**Instructions to follow**. Set down every line from the one containing "trash can: present" through the last line of the records below, exactly as written, and leave out the pictures.
----------------
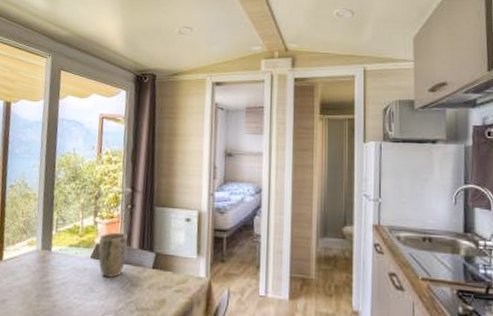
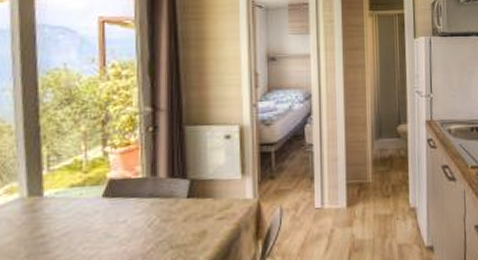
plant pot: present [98,232,127,278] -> none [111,161,153,217]

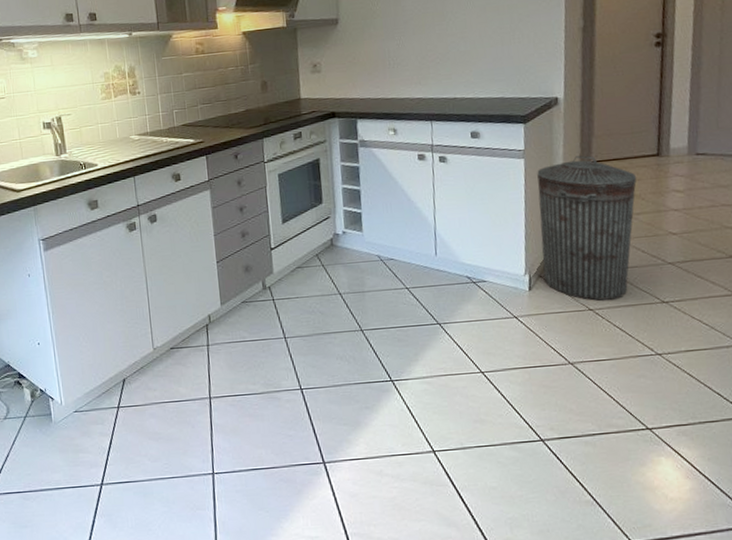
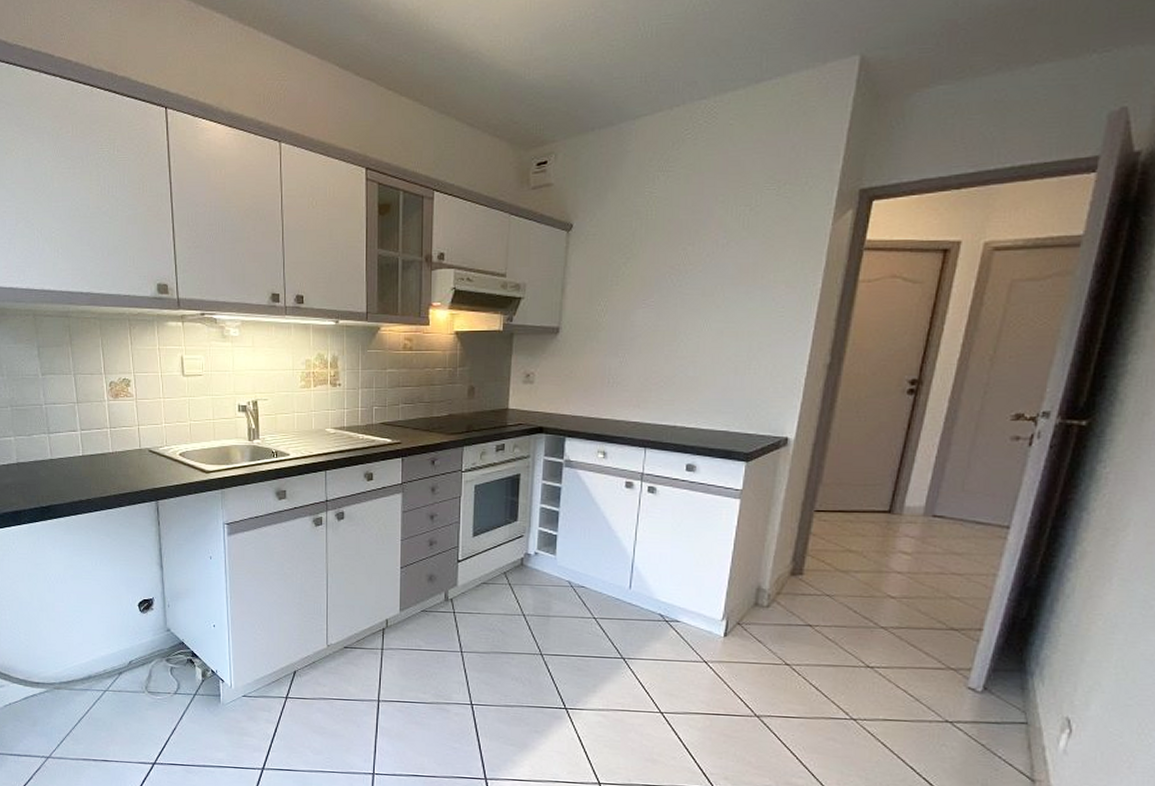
trash can: present [537,155,637,301] -> none [743,503,862,657]

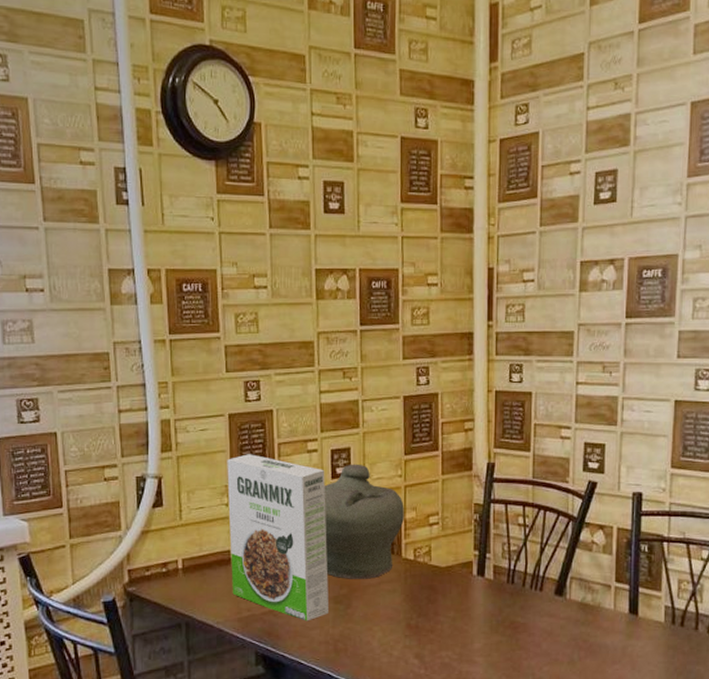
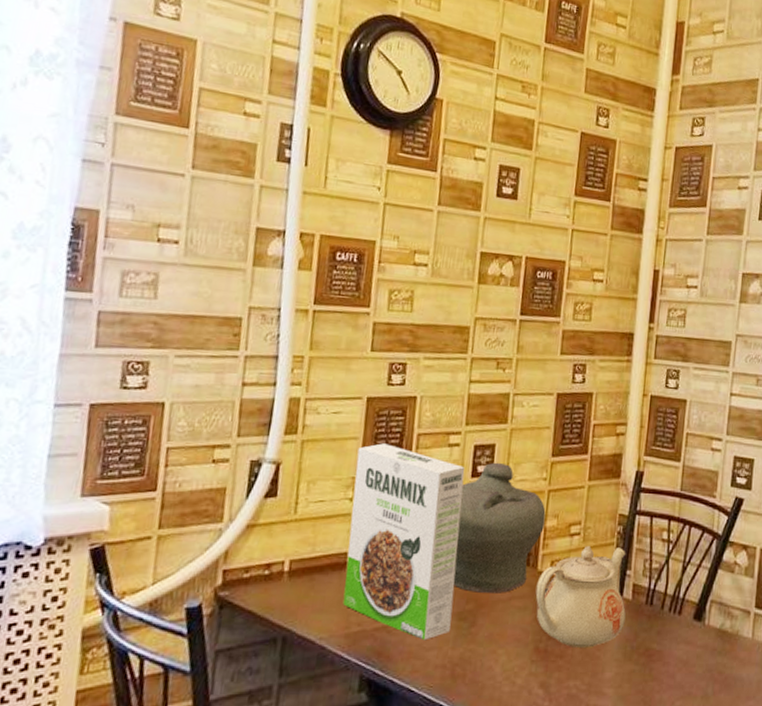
teapot: none [402,533,489,623] -> present [535,546,626,648]

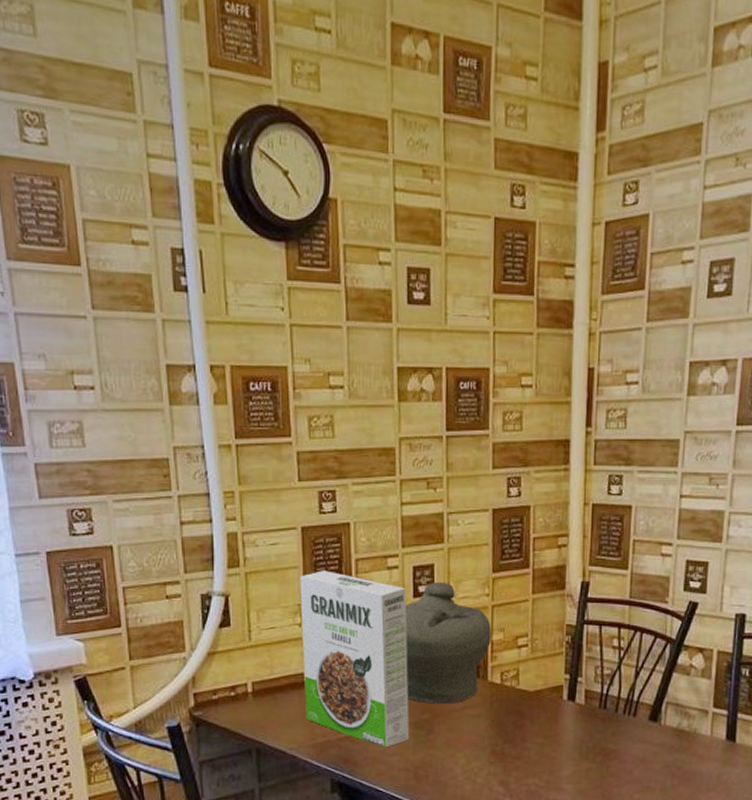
teapot: present [535,546,626,648] -> none [488,656,579,749]

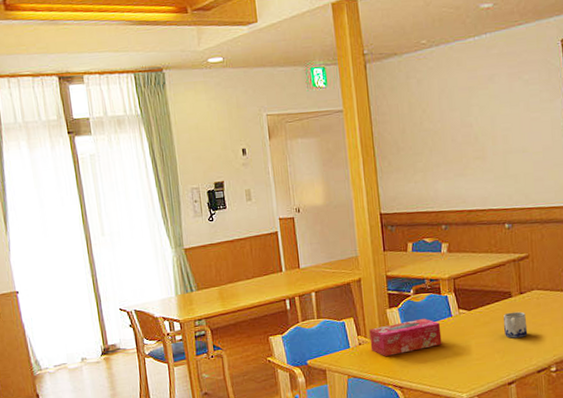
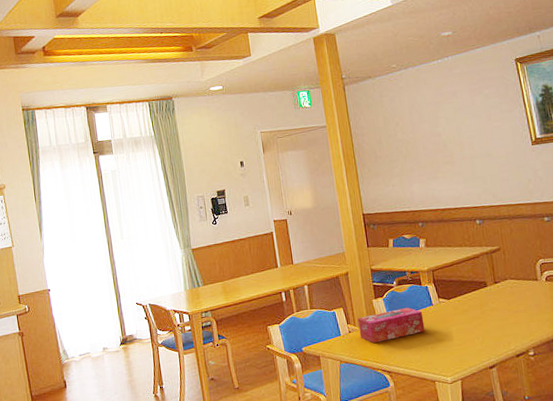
mug: present [504,311,528,338] -> none [481,299,505,325]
----------------
**Finished task**.
trash can: present [537,155,637,301] -> none [743,503,862,657]

teapot: none [402,533,489,623] -> present [535,546,626,648]

teapot: present [535,546,626,648] -> none [488,656,579,749]

mug: present [504,311,528,338] -> none [481,299,505,325]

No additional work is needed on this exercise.